I am running a join query on various modules of data. And I notices a significant difference in execution time when -
1. SQL join query on 18 Hive tables executed directly on Hue Interface vs.
2. KNIME workflow with Hive Connection and Database Nodes.
Note - I am not getting any data into KNIME workspace, all data processing is done on HDFS by using database nodes.
No. of records --> 2 million records / 23 million records
Approach 1 --> 3 min 15 sec / 8 min 27 sec
Approach 2 --> 12 min 26 sec / 34 min 33 sec
Note- these timings are taken form History Server Web UI of YARN.

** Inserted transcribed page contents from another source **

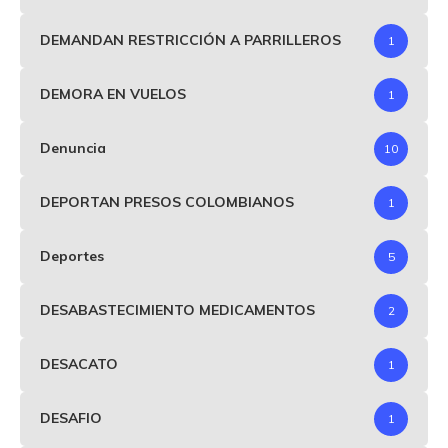
DEMANDAN RESTRICCIÓN A PARRILLEROS
1
DEMORA EN VUELOS
1
Denuncia
10
DEPORTAN PRESOS COLOMBIANOS
1
Deportes
5
DESABASTECIMIENTO MEDICAMENTOS
2
DESACATO
1
DESAFIO
1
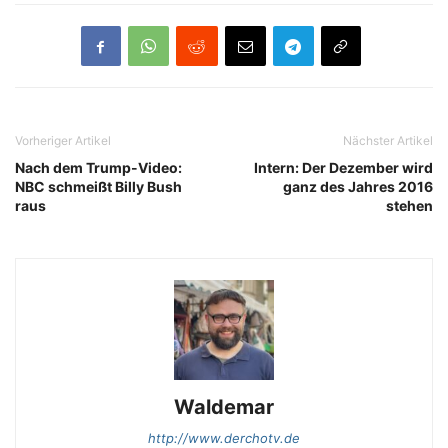
Vorheriger Artikel
Nächster Artikel
Nach dem Trump-Video:
Intern: Der Dezember wird
NBC schmeißt Billy Bush
ganz des Jahres 2016
raus
stehen
Waldemar
http://www.derchotv.de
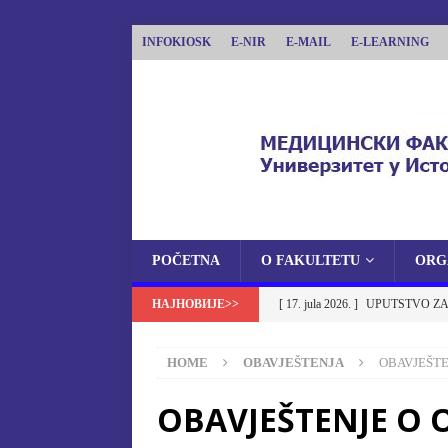
INFOKIOSK
E-NIR
E-MAIL
E-LEARNING
POČETNA
O FAKULTETU
ORG
MEDICINSKI FAKU
[ 17. jula 2026. ]
UPUTSTVO ZA
MEDICINSKI FAKULTET UNIVERZITETA U 
NA MEDICINSKI FAKULTET U
HOME
OBAVJEŠTENJA
OBAVJEŠTE
[ 17. jula 2026. ]
OBAVJEŠTENJ
OBAVJEŠTENJE O
OBAVJEŠTENJA
[ 17. jula 2026. ]
Izbor u zvanje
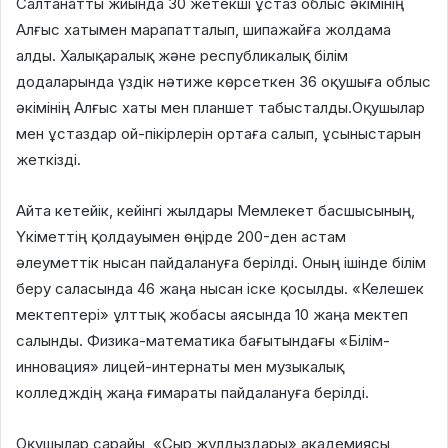
Салтанатты жиында 30 жетекші ұстаз облыс әкімінің
Алғыс хатымен марапатталып, шипажайға жолдама
алды. Халықаралық және республикалық білім
додаларында үздік нәтиже көрсеткен 36 оқушыға облыс
әкімінің Алғыс хаты мен планшет табысталды.Оқушылар
мен ұстаздар ой-пікірлерін ортаға салып, ұсыныстарын
жеткізді.
Айта кетейік, кейінгі жылдары Мемлекет басшысының,
Үкіметтің қолдауымен өңірде 200-ден астам
әлеуметтік нысан пайдалануға берілді. Оның ішінде білім
беру саласында 46 жаңа нысан іске қосылды. «Келешек
мектептері» ұлттық жобасы аясында 10 жаңа мектеп
салынды. Физика-математика бағытындағы «Білім-
инновация» лицей-интернаты мен музыкалық
колледждің жаңа ғимараты пайдалануға берілді.
Оқушылар сарайы, «Сыр жұлдыздары» академиясы,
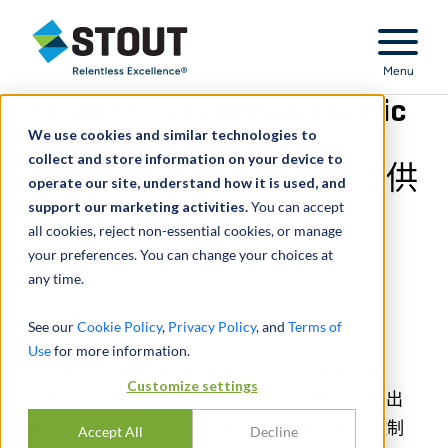
Stout Relentless Excellence
Menu
Stout 就将 PolyTech Plastic
We use cookies and similar technologies to
Molding 出售给 Arcane
collect and store information on your device to
Capital Partners 的事宜提供
operate our site, understand how it is used, and
support our marketing activities.
咨询
You can accept
all cookies, reject non-essential cookies, or manage
your preferences. You can change your choices at
January 17, 2023
any time.
分享
See our
Cookie Policy
,
Privacy Policy
, and
Terms of
Use
for more information.
Stout 宣布其客户 PolyTech Plastic Molding, Inc.
Customize settings
（简称 “PolyTech”，领先的塑料注射模塑商和挤出
商）已被一家总部位于阿肯色州小石城的私人控制
Accept All
Decline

was the SQL you executed in Hue exactly the same as the one that was executed via "Database Connection Table Reader"? The SQL that is executed via the "Database Connection Table Reader" can be found in the KNIME log (View > Open KNIME log) after running the node.
If yes, the amount of available resources in the cluster can also have an effect on query runtime. If you have to share resrouces with someone else this may lead to longer query runtimes, depending on what the other person is doing with the cluster.
The query I executed is join of 18 modules with 17 joins whereas I have used Knime wokflow to design the same query. That means I have used 18 Database Table Selectors and 17 Database Join Components to get the same result i.e. same number of rows and columns. Kindly have a look at attached snapshot of workflow in the original post.
Also, these processes were executed when I was the only user on Hadoop cluster so resources sharing should not be an issue.
Considering the baove facts the difference in processing time is very huge. That is the concern. Please advise.